Good mourning! I have a ford 3600 Ser#D5NN6015F. I purchased the tractor and ran it for about 3 hours and the fuel pump went out. I pulled the pump had it tested and found the shaft in the pump was broke. I purchased a new one and the same thing happened. Does any one have an idea what is going on with this???
Thanks! Ty


----------



## Ed_F (Jun 18, 2013)

Howdy Judety, welcome to the forum.

Is that a CAV pump? I have a 3600 and it has a CAV pump. Was the second pump new as stated? Or was your old pump rebuilt? Need to know the pump type, and any numbers you can find on it, and I will contact a friend who is an expert on injection pumps. 

I've never had a shaft break. I did have a fire many years ago, and it melted some plastic components internally. Luckily, I had the pump rebuilt before starting the engine. 

Incidentally, D5NN6015F is your engine casting number - 175 cubic inches in a 3600. To find you serial number, model number, and production code look on the flat spot just above and behind the starter. These numbers are hand-stamped into the metal and are sometimes difficult to read.


----------



## judety (Aug 12, 2013)

I will look for the Ser#.
The old pump and new pump are both CAV3233F380. I also checked the fuel lines and filter before installing the new one.
Thanks for the info!!!


----------



## judety (Aug 12, 2013)

ser# C538121
number on top of ser# 7D18B


----------



## Ed_F (Jun 18, 2013)

I contacted my buddy, the injection pump expert. Asked him what caused two broken shafts. Here is what he said:

"Plugged injectors, or just one injector.. I've seen it a 1000x..

I always tell my customers...If you do your "pump" and not the injectors....It's like taking a bath an putting on dirty socks.

You feel good for a liitle while, but it ends up stinkin in the end.. lol"

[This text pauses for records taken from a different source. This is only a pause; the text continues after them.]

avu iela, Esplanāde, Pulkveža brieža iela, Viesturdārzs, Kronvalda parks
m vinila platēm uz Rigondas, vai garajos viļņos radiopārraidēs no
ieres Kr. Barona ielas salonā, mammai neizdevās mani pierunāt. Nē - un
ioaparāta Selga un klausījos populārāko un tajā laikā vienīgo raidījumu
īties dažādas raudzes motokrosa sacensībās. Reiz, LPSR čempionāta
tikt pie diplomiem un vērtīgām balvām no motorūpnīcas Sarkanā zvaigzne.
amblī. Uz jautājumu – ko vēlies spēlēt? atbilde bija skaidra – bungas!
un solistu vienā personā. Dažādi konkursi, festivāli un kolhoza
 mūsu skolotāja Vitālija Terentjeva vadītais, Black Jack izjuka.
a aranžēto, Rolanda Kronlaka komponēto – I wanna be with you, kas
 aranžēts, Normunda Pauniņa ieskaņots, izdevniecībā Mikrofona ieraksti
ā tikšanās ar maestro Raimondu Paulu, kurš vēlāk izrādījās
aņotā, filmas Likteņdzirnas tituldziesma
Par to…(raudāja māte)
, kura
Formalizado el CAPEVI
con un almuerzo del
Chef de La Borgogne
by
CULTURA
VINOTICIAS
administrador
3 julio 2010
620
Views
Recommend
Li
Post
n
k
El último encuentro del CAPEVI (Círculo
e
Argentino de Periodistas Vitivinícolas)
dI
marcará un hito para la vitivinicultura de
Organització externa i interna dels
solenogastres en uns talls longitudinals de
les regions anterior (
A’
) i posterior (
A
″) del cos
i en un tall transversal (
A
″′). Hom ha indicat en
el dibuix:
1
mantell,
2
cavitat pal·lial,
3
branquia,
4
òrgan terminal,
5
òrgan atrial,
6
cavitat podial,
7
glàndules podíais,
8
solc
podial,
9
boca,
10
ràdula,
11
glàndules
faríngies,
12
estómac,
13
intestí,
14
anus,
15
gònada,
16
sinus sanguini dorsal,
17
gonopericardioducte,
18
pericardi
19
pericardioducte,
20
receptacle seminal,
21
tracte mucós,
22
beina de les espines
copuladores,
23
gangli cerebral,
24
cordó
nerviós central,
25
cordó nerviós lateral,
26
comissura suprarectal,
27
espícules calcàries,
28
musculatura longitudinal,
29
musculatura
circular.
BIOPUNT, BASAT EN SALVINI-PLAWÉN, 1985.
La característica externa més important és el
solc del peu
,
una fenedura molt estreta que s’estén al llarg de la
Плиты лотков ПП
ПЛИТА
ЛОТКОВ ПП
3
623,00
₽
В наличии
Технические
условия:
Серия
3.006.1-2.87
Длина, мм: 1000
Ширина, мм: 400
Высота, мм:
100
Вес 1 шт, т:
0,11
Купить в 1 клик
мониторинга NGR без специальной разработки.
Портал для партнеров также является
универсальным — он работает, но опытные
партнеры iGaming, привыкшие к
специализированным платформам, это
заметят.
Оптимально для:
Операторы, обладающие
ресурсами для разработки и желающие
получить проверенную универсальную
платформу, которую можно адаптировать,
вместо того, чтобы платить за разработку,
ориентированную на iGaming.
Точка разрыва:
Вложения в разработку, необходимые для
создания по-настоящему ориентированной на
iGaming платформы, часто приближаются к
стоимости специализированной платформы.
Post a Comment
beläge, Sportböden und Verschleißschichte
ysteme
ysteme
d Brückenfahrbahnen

So, get your injectors serviced. Or replace them.
__________________________________________
Regarding the numbers you posted:

Manufacturing code: 7D18B
7 = 1977
D18 = April 18th
B = Day shift

Serial no. C538121
C = Made in USA
538121 is consistent with an April manufacture date.

Your Model Number should also be on the same spot. Find it and I'll break it down for you.


----------